登录
原创

国家行政区数据获取三种方式:爬虫、调用API、私有化部署

发布于 2023-05-16 阅读 9633
  • 后端
  • Python
  • API
  • 爬虫
原创

背景

现实情况,在信息系统开发、电子商务平台、app等等相关软件开发,都会设计到行政区数据联动,但是如何获取最新、准确的数据呢?
在这里给各位推荐三种获取方式

一、Python国家行政区数据爬取示例【源码可运行】

这里里给初学者、有需要的人提供一个数据抓取的脚本,有效、可运行,将抓取的数据写入到本地csv文件中
不废话,上代码:

  • 注意:改代码可以抓取:省、市、区、乡镇街道、村社区 五级完整行政区,由于村社区数量比较大,抓取方法调用被注释了,有需要的可以取消注释
from bs4 import BeautifulSoup
import csv
import re
import requests

class XingZhengQu(object):

    def __init__(self):
        self.session = requests
        self.initCsvWriter()

    def initCsvWriter(self):
        self.csvFile = open('xingzhengqu.csv', 'w')
        self.csvWriter = csv.writer(self.csvFile)
        self.csvWriter.writerow(['行政代码','名称','层级','类型'])
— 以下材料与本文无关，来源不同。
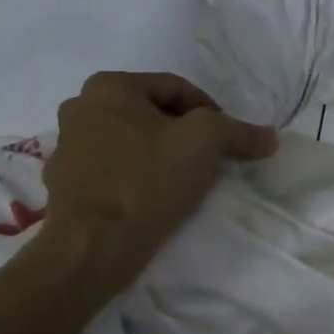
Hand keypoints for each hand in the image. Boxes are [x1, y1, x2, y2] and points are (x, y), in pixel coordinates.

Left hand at [20, 72, 276, 302]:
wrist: (92, 247)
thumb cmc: (147, 181)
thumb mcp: (205, 143)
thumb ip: (240, 132)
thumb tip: (269, 136)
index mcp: (109, 87)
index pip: (176, 88)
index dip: (211, 111)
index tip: (229, 140)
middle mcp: (80, 107)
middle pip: (151, 113)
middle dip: (183, 132)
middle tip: (209, 159)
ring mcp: (66, 147)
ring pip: (130, 141)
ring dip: (158, 154)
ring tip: (183, 180)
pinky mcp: (63, 183)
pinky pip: (112, 170)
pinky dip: (135, 176)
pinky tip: (152, 198)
    def csvWriteRow(self,row):
        self.csvWriter.writerow(row)
    # 省
    def getProvice(self):
        url='http://www.stats.gov.cn/sj/tjbz/tjyqhdmhcxhfdm/2022/index.html'
        resp = self.session.get(url)
        resp.encoding='utf-8'
        soup = BeautifulSoup(resp.text, 'lxml')

        a = soup.select('table.provincetable > tr.provincetr > td >a')
        for item in a:
            proviceUrl = item.get('href')
            pid = re.findall("([0-9]+)\.html",proviceUrl)

            print('--',pid,proviceUrl)
            code = pid[0].ljust(12,'0')
            print('{}-{}-{}'.format(code,item.get_text(),1))
            row =[code,item.get_text(),1,'']
            self.csvWriteRow(row)
            cityUrl = '{}/{}'.format(url.rsplit('/',1)[0],proviceUrl)
            self.getCity(cityUrl)
    # 市
    def getCity(self,url):
        print('getCity',url)
        resp = self.session.get(url)
        resp.encoding='utf-8'
        soup = BeautifulSoup(resp.text, 'lxml')

        trs = soup.select('table.citytable > tr.citytr')
        for tr in trs:
            a = tr.select('td > a')
            if len(a)>0 :
                cityUrl = a[0].get('href')

                print('{}-{}-{}'.format(a[0].get_text(), a[1].get_text(), 2))
                row =[a[0].get_text(),a[1].get_text(),2,'']
                self.csvWriteRow(row)

                cityUrl = '{}/{}'.format(url.rsplit('/',1)[0],cityUrl)

                self.getCounty(cityUrl)
            else:
                td=tr.select('td')
                if len(td)>0 :
                    row =[td[0].get_text(),td[1].get_text(),2,'']
                    self.csvWriteRow(row)
    # 区
    def getCounty(self,url):
        print('getCounty',url)
        resp = self.session.get(url)
        resp.encoding='utf-8'
        soup = BeautifulSoup(resp.text, 'lxml')
        trs = soup.select('table.countytable > tr.countytr')
        for tr in trs:
            a = tr.select('td > a')
            if len(a)>0 :
                countryUrl = a[0].get('href')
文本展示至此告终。